Exam 3 Flashcards
what is the function of the liver
- metabolism of glucose, proteins, lipids, vitamins
- detoxification
- synthesis of clotting factors
- synthesis of bile acids
what is hepatitis
diffuse inflammation of the liver
what is the time line for non infectious
can be acute, lasting less than 6 months or can develop into chronic hepatitis
what causes non-infectious hepatitis
excessive ETOH, toxic exposures, autoimmune diseases, bacterial, fungal, parasitic
what is infectious hepatitis
acute or chronic caused by viral syndromes of herpes, Epstein Barr, varciella Zoster
what history should be considered for hepatitis
ask about ETOH and illicit drug usage, use of Rxs or OTC meds, tranfusion hx, occupational or travel history
what are the symptoms of hepatitis
yellowing of skin
dark urine
clay colored stool
N/V
loss of apetite
extreme fatigue
what other physical findings may be seen with hepatitis
bruising and bleeding tendencies
tongue changes
nutritional changes
spider nevi
sparse body hair
aterial brewery
what marks hepatitis on labs
albumin decreases
AST/ ALT increased
bilirubin increased
elevating cholestasis
what would be used to measure liver capacity to synthesize clotting factors
PT
what does management look like for hepatitis patient
volume status
diet
antimetics
IV fluids
what can the liver not metabolize
lactate and leads to metabolic acidosis
why do you need to watch volume status
daily weights due to the low colloid osmotic pressure so leads to leaking of intravenous fluid to interstitial spaces
what type of diet would you want to give someone with heptatitis
high calorie, low protein
what drug gets rid of urea
lactulose
What type of acid/base imbalance would exist with hepatitis
metabolic acidosis
What is cirrhosis
severe scarring of the liver that can occur due to hepatitis or chronic alcoholism
what causes cirrhosis
chronic hepatitis virus
alcohol abuse
nonalcoholic steatohepatitis
hereditary hemochromatosis
Wilson’s disease and alpha1-antitrypsin deficiency
what are the symptoms of cirrhosis
low blood pressure
lightheadedness
postural hypertension
positive orthostatic
edema
worsening signs of volume overload
three hallmark signs of cirrhosis
ascites
edema
hypotension
what are the labs associated with cirrhosis
low albumin
increased AP
increased AST and ALT
increased coagulants
increased bili
hypo-osmolality
high ammonia levels
what is supportive care for cirrhosis
there is no cure, reaction to the ongoing signs and symptoms = monitor BP, oxygenation, strict IO, neuro assessments
how do you manage ascites
paracentesis
what is used as a therapy when treatments are not working for cirrhosis
VP shunt
TIPS
transjugular intrahepatic portosystemic shunt
what is hepatic encephalopathy
related to the accumulation of toxins (amonia) and changes in neurologic levels
is hepatic encephalopathy reversible
yes
what is seen in a patient
a decrease in neurological function that is subtle including memory, personality, concentration, reaction times
what is. an early sign of hepatic encephalopathy
Asterixisis
what is Asterixisis
a clinical sign that describes the inability to maintain sustained posture with subsequent brief, shock-like, involuntary movements
how long can a balloon tamponade be inflated
24 to 48 hours (due to necrosis or ulcerations)

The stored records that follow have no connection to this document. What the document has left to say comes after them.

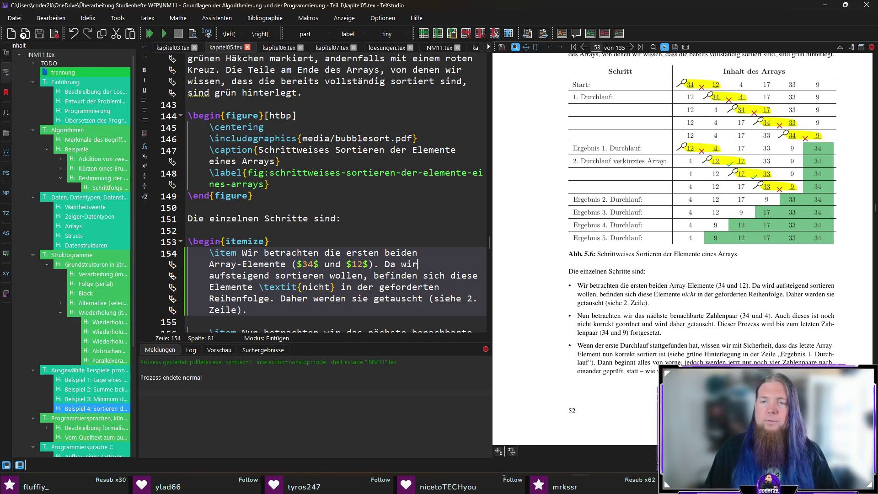
{"action": "scroll", "coordinate": [621, 324], "scroll_direction": "down", "scroll_amount": 5}
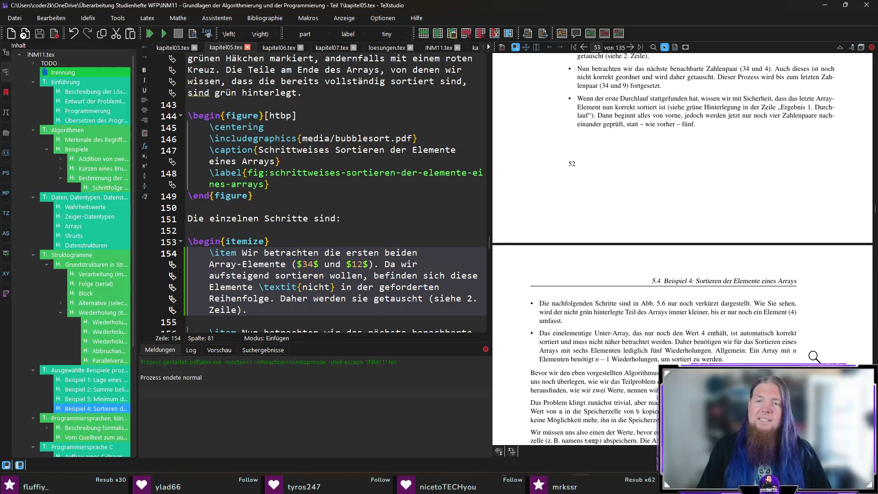
Step: Replace 'Unter' with 'Teil' in the one-element Unter-Array bullet
{"action": "left_click", "coordinate": [602, 332], "text": "ctrl"}
{"action": "double_click", "coordinate": [341, 264]}
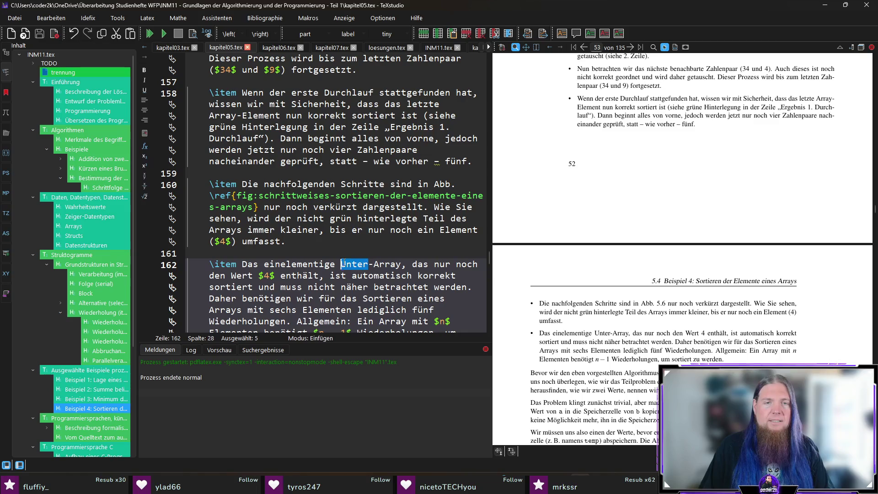
{"action": "type", "text": "Teil"}
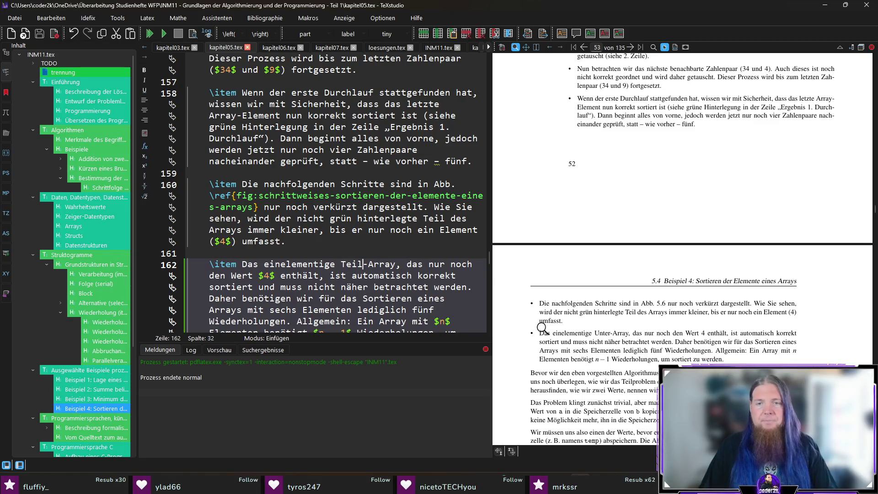
{"action": "scroll", "coordinate": [695, 347], "scroll_direction": "down", "scroll_amount": 1}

what is the priority assessment with balloon tamponade
respiratory (if the balloon migrates up)
what is the pressure of a balloon tamponade
25 to 39 mmHg
what should the head of the bed be with balloon tamponade
> 30 degrees
what is Hepatorenal Syndrome
Most frequently fatal complication of cirrhosis
Development of renal failure in pts with severe liver disease in the absence of other identifiable causes for renal pathology.
what is compensatory mechanisms related to Hepatorenal Syndrome
get extreme systemic vasodilation which decreases circulating blood volume; compensatory action is CO increases and maximal renal vasoconstriction occurs which reduces renal perfusion and results in renal failure
what symtpoms will a patient with Hepatorenal Syndrome present with
Reduced renal blood flow
Ascites
Jaundice
Hypotension
Decreasing urine output
Increased serum creatine
SBP = spontaneous bacterial peritonitis
what is the treatment for Hepatorenal Syndrome
liver renal transplant
what is the MELD score
used to predict a 3 month mortality of patients with severe cirrhosis and resulting in kidney failure
postoperative phase of transplant
the nursing focuses on hemodynamic stability, adequate oxygenation, fluid and electrolyte balance
following a transplant what drugs may be needed
vasopressors and fluid boluses may be required the first 24 to 48 hours related to high cardiac outputs and low systemic vascular resistance
what does the exocrine fucntion of the pancreas include
acinar cells
what do acinar cells do
digest proteins, fats, starch
what does the endocrine function of the pancreas include
islets of langerhans
what do the islets of langerhans do
secrete insulin, glucagon, pancreatic polypetide hormones
what does insulin do
increase uptake of glucose into the cells, promotes glycogenesis, lowers blood sugar levels
what does glucagon do
increases blood sugar levels
what is main consideration with pancreatitis
PAIN
what are other nursing considerations for pancreatitis
altered tissue perfusion
impaired gas exchange
decreased cardiac output
fluid volume deficit
infection
knowledge deficit
altered nutrition
what is acute pancreatitis
acute inflammation of the pancreas
what causes acute pancreatitis mainly
gallstones
why do gallstones cause pancreatitis
block the pancreatic secretions from emptying into the duodenum and this causes inflammation (the reflux of bile causes the inflammation)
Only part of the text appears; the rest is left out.